PGIM Backs $88M Bridge Loan for Madison Capital’s 71 Fifth Avenue
The ownership duo of Madison Capital and Lubert-Adler Partners has scored an $88.5 million loan from PGIM to refinance an office and retail building near Union Square, Commercial Observer can exclusively report.
The three-year bridge loan will support the lease-up process at 71 Fifth Avenue following an $11 million renovation that upgraded common spaces, elevators and tenant spaces, per information from Madison. The New York-based investment company paid $85 million for a 99-year ground lease for the building a year and a half ago from Samco Properties and the family of WeWork real estate chief Mark Lapidus, who still own the plot of land above which the building stands between East 14th and East 15th Streets. Madison and Lubert-Adler also pay rent of $3.5 million per year to the former owners.

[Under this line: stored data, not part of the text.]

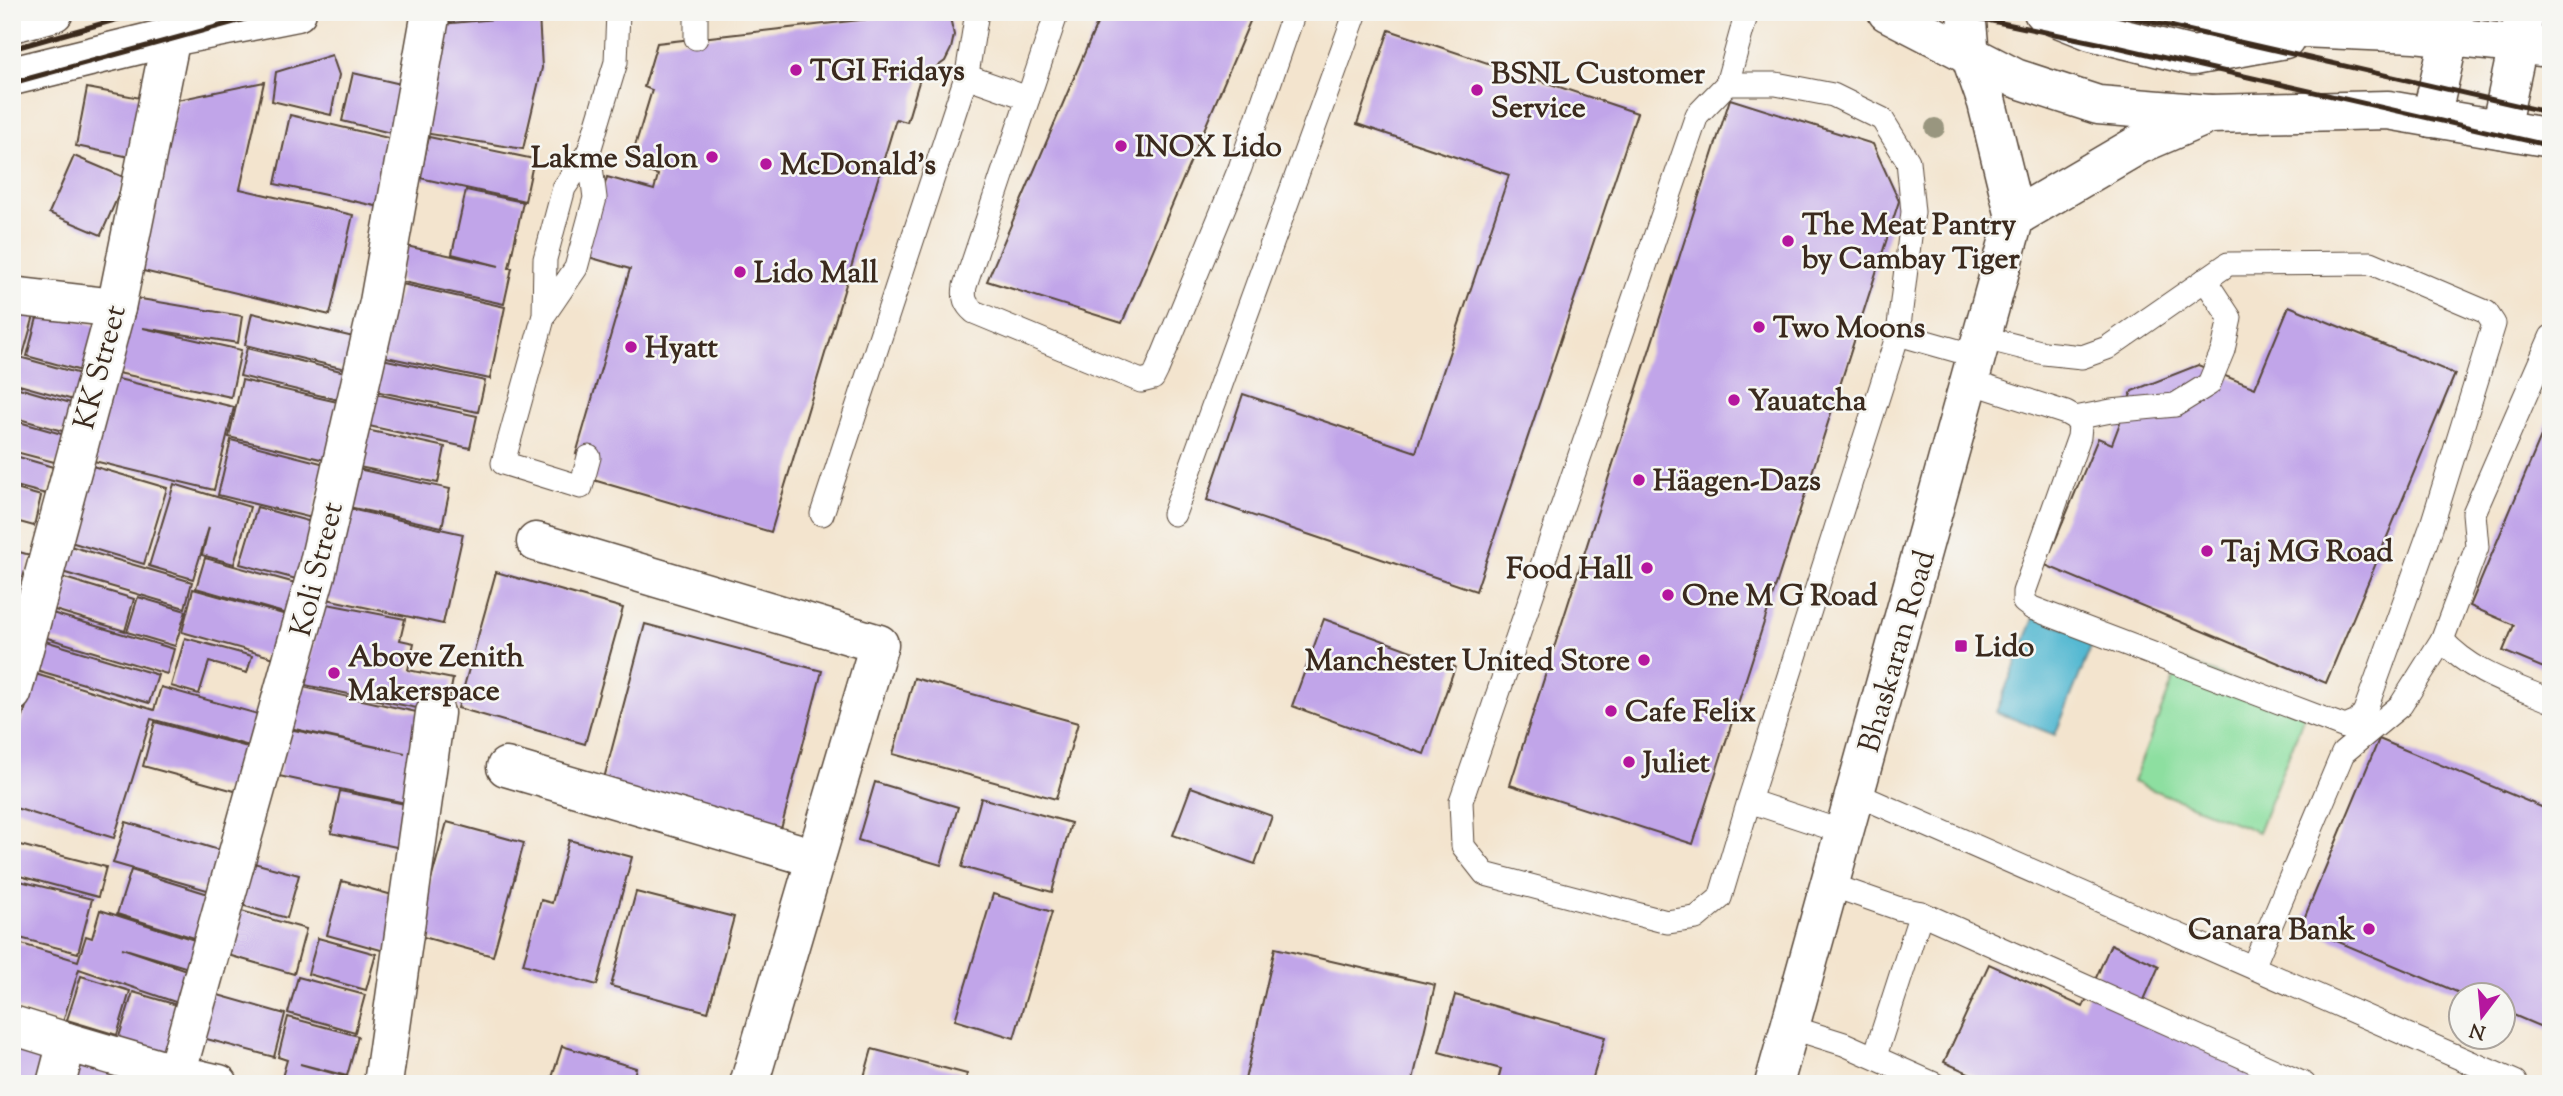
<svg xmlns="http://www.w3.org/2000/svg" width="2563" height="1096" font-family="'Sorts Mill Goudy',serif">
  <style>
    .green { fill: #8ddfa0; stroke: #64845f; stroke-width: 2 }
    .water { fill: #53b8d1; stroke: #477178; stroke-width: 2 }
    .building { fill: #c1a5e9 }
    .lines { fill: none; stroke-linecap: round; stroke-linejoin: round }
    .service-casing { stroke: #574638; stroke-width: 25 }
    .minor-casing { stroke: #574638; stroke-width: 41 }
    .secondary-casing { stroke: #574638; stroke-width: 41 }
    .primary-casing { stroke: #574638; stroke-width: 41 }
    .service { stroke: #fff; stroke-width: 23 }
    .minor { stroke: #fff; stroke-width: 38 }
    .secondary { stroke: #fff; stroke-width: 38 }
    .primary { stroke: #fff; stroke-width: 38 }
    .rail { stroke: #3b2a1e; stroke-width: 5 }
    .tree { fill: #99967f }
    .poi-dot { fill: #b5179e; stroke: #f6f6f2; stroke-width: 2.5 }
    .labels { text-anchor: middle; stroke-width: 5; stroke-linejoin: round; paint-order: stroke }
    .poi-label { font-size: 30px; font-weight: bold; fill: #3b2a1e; stroke: #f6f6f2; text-anchor: start }
    .street-label { font-size: 30px; fill: #3b2a1e; stroke: #f6f6f2 }
  </style>
  <rect width="100%" height="100%" fill="#f6f6f2"/>
  <filter id="ink" filterUnits="userSpaceOnUse"><feTurbulence type="fractalNoise" baseFrequency=".0143" numOctaves="2"/><feDisplacementMap in="SourceGraphic" scale="14" xChannelSelector="R" yChannelSelector="G"/><feConvolveMatrix kernelMatrix="1 2 1 2 8 2 1 2 1" color-interpolation-filters="sRGB"/></filter>
  <filter id="wash" filterUnits="userSpaceOnUse"><feTurbulence type="fractalNoise" baseFrequency=".00686" numOctaves="4" result="noise"/><feDisplacementMap in="SourceGraphic" scale="28" xChannelSelector="R" yChannelSelector="G"/><feGaussianBlur stdDeviation="1.57" result="paint"/><feColorMatrix in="noise" values="0 0 0 0 0 0 0 0 0 0 0 0 0 0 0 0 0 1.4 0 .05"/><feComposite in="paint" operator="in"/></filter>
  <g filter="url(#wash)">
    <rect width="100%" height="100%" fill="#f3e4ce"/>
    <!-- green -->
    <polygon class="green" points="2181,660 2307,709 2258,832 2133,782"/>
    <!-- water -->
    <polygon class="water" points="2035,616 2094,640 2055,735 1996,712"/>
    <g id="blocks">
      <!-- building -->
      <g class="building">
        <polygon points="881,12 945,12 951,22 954,35 951,49 945,61 934,69 921,75 907,122 896,119 771,532 590,479 595,459 576,454 630,269 585,256 607,177 654,190 658,175 629,166 652,90 644,87 657,43 877,18"/>
        <polygon points="1102,12 1254,12 1122,323 987,281"/>
        <polygon points="539,15 542,68 523,149 418,132 441,24"/>
        <polygon points="1389,30 1637,113 1476,591 1207,500 1243,394 1416,452 1509,175 1357,124"/>
        <polygon points="332,55 339,75 331,115 272,101 276,72"/>
        <polygon points="353,73 414,87 403,136 342,121"/>
        <polygon points="264,82 240,189 353,215 330,315 139,270 177,100"/>
        <polygon points="87,88 146,99 135,158 76,146"/>
        <polygon points="1730,99 1873,144 1899,201 1693,844 1510,785"/>
        <polygon points="290,115 401,141 385,208 275,184"/>
        <polygon points="429,137 534,159 525,201 420,178"/>
        <polygon points="74,156 126,178 101,235 49,213"/>
        <polygon points="466,190 523,202 509,268 512,268 504,304 399,281 406,246 499,266 452,254"/>
        <polygon points="402,284 505,307 490,379 377,355"/>
        <polygon points="135,298 242,316 238,343 143,328 241,350 231,397 118,373"/>
        <polygon points="12,306 35,312 23,355 12,352"/>
        <polygon points="2289,306 2455,374 2326,683 2045,565 2098,438 2112,444 2132,391 2198,365 2255,388"/>
        <polygon points="39,310 98,326 85,372 27,356"/>
        <polygon points="252,313 366,340 358,372 245,345"/>
        <polygon points="247,348 353,374 347,402 240,376"/>
        <polygon points="12,355 84,375 77,401 12,383"/>
        <polygon points="382,359 485,381 478,412 375,391"/>
        <polygon points="114,378 234,407 214,490 94,461"/>
        <polygon points="242,380 346,404 333,462 229,437"/>
        <polygon points="12,386 74,404 66,432 12,417"/>
        <polygon points="376,394 477,416 470,448 369,426"/>
        <polygon points="2551,413 2551,671 2503,651 2514,625 2470,606"/>
        <polygon points="12,420 65,435 58,463 12,451"/>
        <polygon points="362,429 445,447 438,483 354,466"/>
        <polygon points="231,440 325,464 312,518 218,495"/>
        <polygon points="12,455 53,467 46,494 12,485"/>
        <polygon points="89,465 167,488 144,564 67,541"/>
        <polygon points="353,468 450,489 442,527 344,506"/>
        <polygon points="174,484 250,507 234,564 202,555 209,527 193,579 149,566"/>
        <polygon points="12,488 41,496 34,526 12,520"/>
        <polygon points="257,507 315,523 300,580 240,564"/>
        <polygon points="341,507 463,534 443,624 322,598"/>
        <polygon points="70,546 192,582 185,608 62,572"/>
        <polygon points="12,550 30,555 13,616 12,616"/>
        <polygon points="205,558 299,584 291,615 196,588"/>
        <polygon points="496,572 623,608 585,744 458,708"/>
        <polygon points="58,576 134,599 125,631 48,608"/>
        <polygon points="193,589 290,616 278,659 182,632"/>
        <polygon points="138,597 186,611 175,646 127,632"/>
        <polygon points="322,603 405,619 400,640 414,643 408,670 453,679 446,714 305,685"/>
        <polygon points="52,613 174,649 167,674 44,637"/>
        <polygon points="1324,619 1455,667 1424,754 1292,706"/>
        <polygon points="645,624 822,671 780,833 602,786"/>
        <polygon points="185,638 252,656 247,673 209,662 199,694 171,686"/>
        <polygon points="42,640 158,675 149,703 33,669"/>
        <polygon points="32,673 154,710 161,687 265,716 257,748 151,719 114,838 12,807 12,752 28,700"/>
        <polygon points="914,678 1078,723 1056,799 893,754"/>
        <polygon points="299,686 430,715 415,805 279,776 289,729 405,753 290,728"/>
        <polygon points="155,722 255,749 242,793 143,766"/>
        <polygon points="2379,739 2551,811 2551,1031 2504,1011 2504,995 2464,995 2301,926"/>
        <polygon points="875,782 958,807 941,865 858,840"/>
        <polygon points="1191,787 1272,816 1255,864 1173,835"/>
        <polygon points="340,791 410,805 401,848 331,833"/>
        <polygon points="981,798 1071,823 1052,892 962,867"/>
        <polygon points="126,822 232,854 221,894 113,863"/>
        <polygon points="447,822 524,843 493,956 416,935"/>
        <polygon points="569,840 632,857 597,985 523,964 541,900 552,903"/>
        <polygon points="12,843 106,867 98,897 12,874"/>
        <polygon points="246,861 299,875 287,918 234,903"/>
        <polygon points="131,870 218,897 204,941 117,914"/>
        <polygon points="12,879 92,899 78,953 12,936"/>
        <polygon points="342,881 403,898 388,952 327,935"/>
        <polygon points="636,892 734,917 708,1012 611,986"/>
        <polygon points="993,894 1052,912 1014,1038 955,1020"/>
        <polygon points="234,909 306,929 294,974 221,953"/>
        <polygon points="100,910 204,943 195,970 122,948 195,973 184,1005 79,969 63,1022 12,1007 12,941 78,961 86,936 92,938"/>
        <polygon points="318,938 376,954 366,990 308,974"/>
        <polygon points="2111,944 2159,966 2136,1018 2282,1084 1993,1084 1944,1062 1989,964 2083,1007"/>
        <polygon points="1275,948 1435,985 1412,1084 1244,1084"/>
        <polygon points="81,976 130,991 117,1035 67,1020"/>
        <polygon points="298,977 365,995 355,1032 288,1013"/>
        <polygon points="133,992 187,1008 172,1057 118,1040"/>
        <polygon points="211,993 285,1014 274,1057 199,1037"/>
        <polygon points="1455,995 1605,1037 1591,1084 1497,1084 1501,1069 1439,1052"/>
        <polygon points="288,1017 358,1036 347,1076 300,1064 357,1080 356,1084 280,1084 287,1060 278,1057"/>
        <polygon points="12,1034 52,1045 42,1084 12,1084"/>
        <polygon points="562,1046 636,1068 632,1084 550,1084"/>
        <polygon points="80,1049 166,1084 70,1084"/>
        <polygon points="872,1049 967,1074 965,1084 862,1084"/>
      </g>
    </g>
  </g>
  <g filter="url(#ink)">
    <use href="#blocks" fill-opacity="0" stroke="#574638" stroke-width="2"/>
    <g class="lines">
      <!-- service casing -->
      <g class="service-casing">
        <g id="service">
          <path d="M1057,12L965,286C963,298 965,304 974,312L1141,381L1153,378L1157,370L1240,168L1294,12"/>
          <polyline points="696,38 696,12"/>
          <polyline points="966,76 1028,98"/>
          <polyline points="1727,84 1747,12"/>
          <polyline points="589,151 616,62 618,12"/>
          <polyline points="544,315 576,268 595,198 589,151 564,188 545,259 544,315 503,463 581,487 589,457"/>
          <polyline points="1898,334 1976,356"/>
          <polyline points="1968,381 2066,413 2075,418 2080,426 2079,437 2024,592 2024,602 2032,608 2345,727 2359,721 2365,711 2431,528 2494,324 2486,312 2371,263 2228,264 2107,348 2082,357 2044,353 1981,337"/>
          <polyline points="2075,418 2111,411 2175,405 2209,384 2223,350 2230,318 2205,280"/>
          <polyline points="822,514 967,74 977,12"/>
          <polyline points="1174,514 1356,12"/>
          <polyline points="2442,640 2477,547 2474,513 2551,337"/>
          <polyline points="1856,794 2515,1082"/>
          <polyline points="1749,801 1898,334 1913,212 1908,161 1882,119 1833,95 1776,84 1727,84 1697,115 1461,801 1463,846 1485,874 1667,922 1696,918 1720,898 1749,801 1846,833"/>
          <polyline points="1831,885 1897,908 1921,913 2304,1084"/>
          <path d="M2253,967L2343,753L2401,705L2442,640C2472,673 2511,684 2551,701"/>
          <polyline points="1790,1027 1844,1044 1934,1084"/>
          <polyline points="1875,1056 1921,913"/>
        </g>
      </g>
      <!-- minor casing -->
      <g class="minor-casing">
        <g id="minor">
          <polyline points="12,296 116,308"/>
          <polyline points="536,542 879,644 749,1084"/>
          <polyline points="12,693 116,308 171,37"/>
          <polyline points="506,767 815,858"/>
          <polyline points="12,1025 67,1042 56,1084"/>
          <polyline points="67,1042 176,1074"/>
          <polyline points="219,1084 176,1074 317,571 379,302 431,12"/>
          <polyline points="383,1084 435,713"/>
        </g>
      </g>
      <!-- secondary casing -->
      <g class="secondary-casing">
        <g id="secondary">
          <polyline points="2431,118 2455,12"/>
          <polyline points="2500,129 2525,12"/>
          <polyline points="2015,217 2138,145 2210,114"/>
          <polyline points="1774,1084 2015,217 1987,103 1970,55 1966,12"/>
        </g>
      </g>
      <!-- primary casing -->
      <g class="primary-casing">
        <g id="primary">
          <polyline points="1887,12 2015,78 2098,105 2210,114 2388,110 2551,138"/>
          <polyline points="2043,12 2091,31 2193,56 2285,39"/>
          <polyline points="2188,12 2255,26 2415,33 2551,48"/>
          <polyline points="12,23 54,12"/>
          <polyline points="12,76 171,37 297,12"/>
        </g>
      </g>
      <!-- service -->
      <use href="#service" class="service"/>
      <!-- minor -->
      <use href="#minor" class="minor"/>
      <!-- secondary -->
      <use href="#secondary" class="secondary"/>
      <!-- primary -->
      <use href="#primary" class="primary"/>
      <!-- rail -->
      <g class="rail">
        <polyline points="1949,12 2117,47 2551,146"/>
        <polyline points="2108,12 2551,113"/>
        <polyline points="12,49 143,12"/>
        <polyline points="12,83 271,12"/>
      </g>
    </g>
    <!-- trees -->
    <circle class="tree" cx="1935" cy="128" r="10"/>
  </g>
  <!-- markers -->
  <g class="poi-dot">
    <circle cx="796" cy="70" r="7"/>
    <circle cx="1477" cy="90" r="7"/>
    <circle cx="1121" cy="146" r="7"/>
    <circle cx="712" cy="157" r="7"/>
    <circle cx="766" cy="164" r="7"/>
    <circle cx="1788" cy="241" r="7"/>
    <circle cx="740" cy="272" r="7"/>
    <circle cx="1759" cy="327" r="7"/>
    <circle cx="631" cy="347" r="7"/>
    <circle cx="1734" cy="400" r="7"/>
    <circle cx="1639" cy="480" r="7"/>
    <circle cx="2207" cy="551" r="7"/>
    <circle cx="1647" cy="568" r="7"/>
    <circle cx="1668" cy="595" r="7"/>
    <rect x="1954" y="639" width="14" height="14" rx="3.5"/>
    <circle cx="1644" cy="660" r="7"/>
    <circle cx="334" cy="673" r="7"/>
    <circle cx="1611" cy="711" r="7"/>
    <circle cx="1629" cy="762" r="7"/>
    <circle cx="2369" cy="929" r="7"/>
  </g>
  <g class="labels">
    <!-- poi labels -->
    <g class="poi-label">
      <text x="810" y="80">TGI Fridays</text>
      <text x="1491" y="83">BSNL Customer<tspan x="1491" dy="34">Service</tspan></text>
      <text x="1135" y="156">INOX Lido</text>
      <text x="698" y="167" text-anchor="end">Lakme Salon</text>
      <text x="780" y="174">McDonald's</text>
      <text x="1802" y="234">The Meat Pantry<tspan x="1802" dy="34">by Cambay Tiger</tspan></text>
      <text x="754" y="282">Lido Mall</text>
      <text x="1773" y="337">Two Moons</text>
      <text x="645" y="357">Hyatt</text>
      <text x="1748" y="410">Yauatcha</text>
      <text x="1653" y="490">Häagen-Dazs</text>
      <text x="2221" y="561">Taj MG Road</text>
      <text x="1633" y="578" text-anchor="end">Food Hall</text>
      <text x="1682" y="605">One M G Road</text>
      <text x="1975" y="656">Lido</text>
      <text x="348" y="666">Above Zenith<tspan x="348" dy="34">Makerspace</tspan></text>
      <text x="1630" y="670" text-anchor="end">Manchester United Store</text>
      <text x="1625" y="721">Cafe Felix</text>
      <text x="1643" y="772">Juliet</text>
      <text x="2355" y="939" text-anchor="end">Canara Bank</text>
    </g>
    <!-- street labels -->
    <g class="street-label">
      <text transform="translate(99 367) rotate(-75)" y="10">KK Street</text>
      <text transform="translate(316 569) rotate(-76)" y="10">Koli Street</text>
      <text transform="translate(1896 651) rotate(-74)" y="10">Bhaskaran Road</text>
    </g>
  </g>
  <!-- margin -->
  <rect width="2563" height="1096" fill="none" stroke="#f6f6f2" stroke-width="42"/>
  <!-- north arrow -->
  <g transform="translate(2482 1016) rotate(196)"><circle r="33" fill="#f6f6f2" stroke="#aba49d" stroke-width="2"/>
  <path d="M0-5L12 26L0 18L-12 26Z" fill="#b5179e"/>
  <text y="-10" font-size="19" font-weight="bold" text-anchor="middle" fill="#3b2a1e">N</text>
  </g>
</svg>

Home furnishings retailer Pier 1 Imports had leased nearly 18,000 contiguous square feet of space on the building’s first two floors, but the store has been split into two portions since Pier 1 vacated the space last year. Well, a holistic health care provider, will rent 13,000 square feet of the retail component for a facility to open early next year, while the remaining space is on the market for an asking rent of $425 per square foot, The New York Times reported last week.
Higher up, WeWork occupies 44,300 square feet on four floors, and other office tenants include The Gate, an advertising firm; a public relations agency called Allison + Partners and Ovation Corporate Travel, according to CoStar Group data. The 11-story building went up in 1907.
“Since acquiring 71 Fifth Avenue in 2017, we undertook efforts to modernize the property, enhance tenancy and give the building a stronger identity in the market,” Jonathan Ratner, a managing director at Madison Capital, said a statement. “PGIM was flexible in structuring the financing to meet our needs for the next phase of the investment.”
Steve Bailey, PGIM’s portfolio manager for real estate debt, said the building’s proximity to Union Square Park along Fifth Avenue underlay the insurance company’s confidence in its investment.
“The highly desirable location of this mixed-use property and the strength of the sponsor and their business plan make this an attractive financing opportunity that will provide income-driven cash flow over the loan term for our investors’ portfolio,” Bailey said in prepared remarks.
Headlined by investments in a new Mount Sinai Beth Israel hospital and a public-private tech training center, the area around Union Square Park has secured more than $450 million in new development money since the start of 2017, according to neighborhood business group Union Square Partnership. Over that same period, the blocks east of Avenue of the Americas between West 12th Street and West 20th Streets have tallied 20 new restaurants and 13 additional retailers. A consumer survey by the business group found that the square’s four-day-per-week Union Square Greenmarket attracts up to 344,000 shoppers on summer days.
The neighborhood’s office vacancy rate is 6.3 percent—a hair below the broader rate for Midtown South. Union Square Partnership cited asking rents for Class-A office space of $76.28 per square foot.
Representatives for Lubert-Adler did not immediately respond to inquiries.